As the recession brings attacks on jobs, wages and conditions, we are determined to fight back, and to support our fellow workers who do so, for example in the recent refinery walkouts.

We demand:

  • Jobs for all.
  • Direct employment rather than subcontracting.
  • Union agreements to be enforced without exemptions for contractors.
  • A register of unemployed union members which companies must recruit from.
  • The repeal of the anti-union laws.
  • That employers ‘open the books’ and give workers and our unions access to all information about finances and contracts.
  • The repeal of EU legal rulings that allow contractors to avoid giving workers rights in their host countries; action by the British government to guarantee such rights despite the EU rulings.

Workers should not pay for the bosses’ crisis in Britain or in Europe. If the British Government can advance £1,100bn to save the banks, it can also take the transport, energy and other industries into public ownership, under workers’ control.

Unions must work together across Europe and beyond, to organise workers of all nationalities whichever country they are working in, and to take powerful action to defend the working class.

Otherwise the bosses will be able to play off one country’s workers against another’s. We therefore oppose the use of the slogan ‘British Jobs for British Workers’.
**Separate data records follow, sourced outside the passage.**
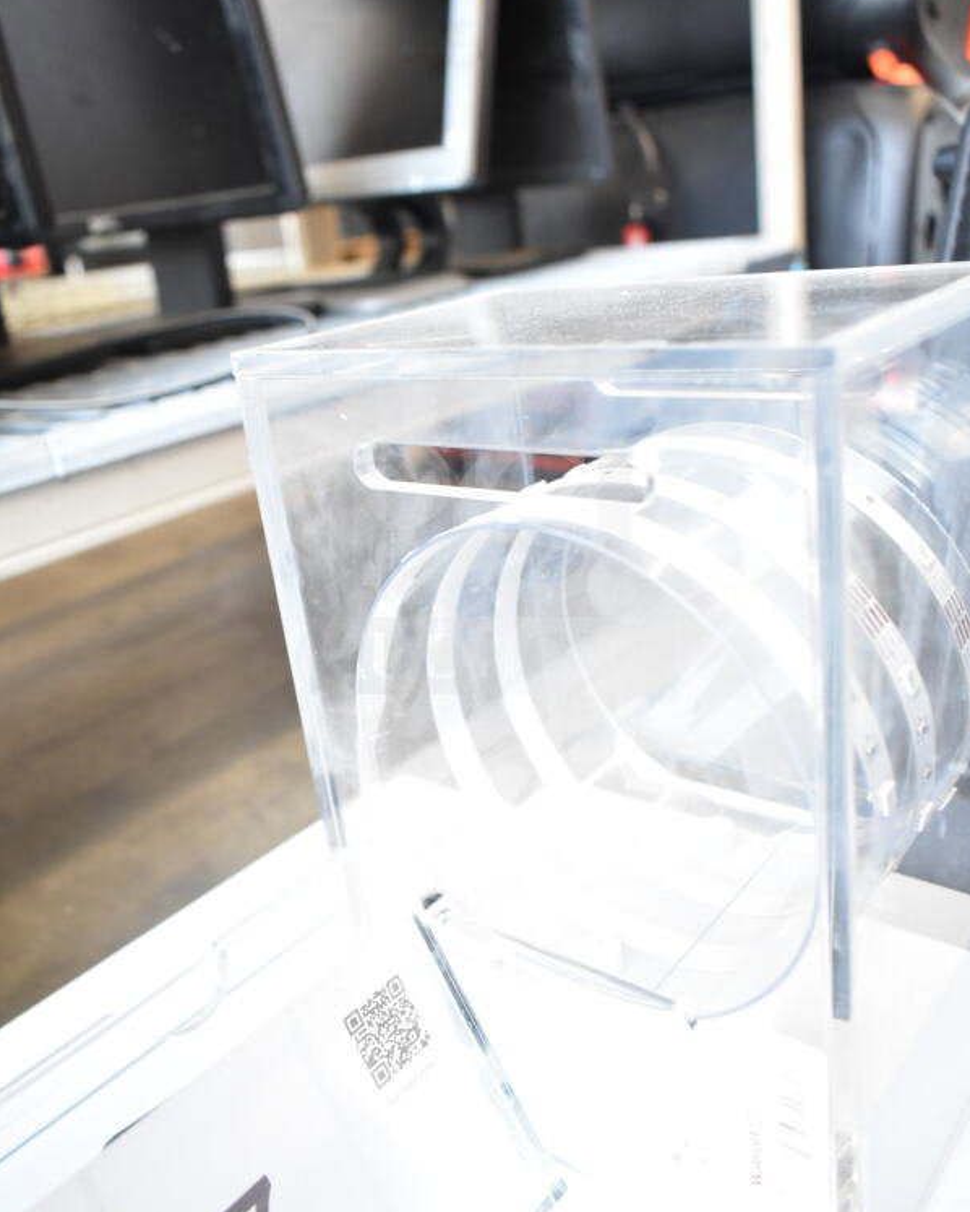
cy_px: 565
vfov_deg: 57.1
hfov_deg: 47.1
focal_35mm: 31
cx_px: 491
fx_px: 1112
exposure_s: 1/60
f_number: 4
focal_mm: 18
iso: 1600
The slogan was picked up by the far right to fuel hatred of foreign workers and immigrants. If it spreads, this slogan will become a weapon to divide workers, setting longer-settled workers against migrant workers.

The media and politicians highlight slogans such as ‘British Jobs for British Workers’ to the exclusion of other slogans and demands, in order to portray workers’ struggles as selfish and racist. We must not play into their hands.

Workers should direct our anger, and our demands, against the employers and governments that attack us, not against fellow workers.

Update: The AGM did not vote on this resolution, as the President ruled that it was "covered" by another resolution.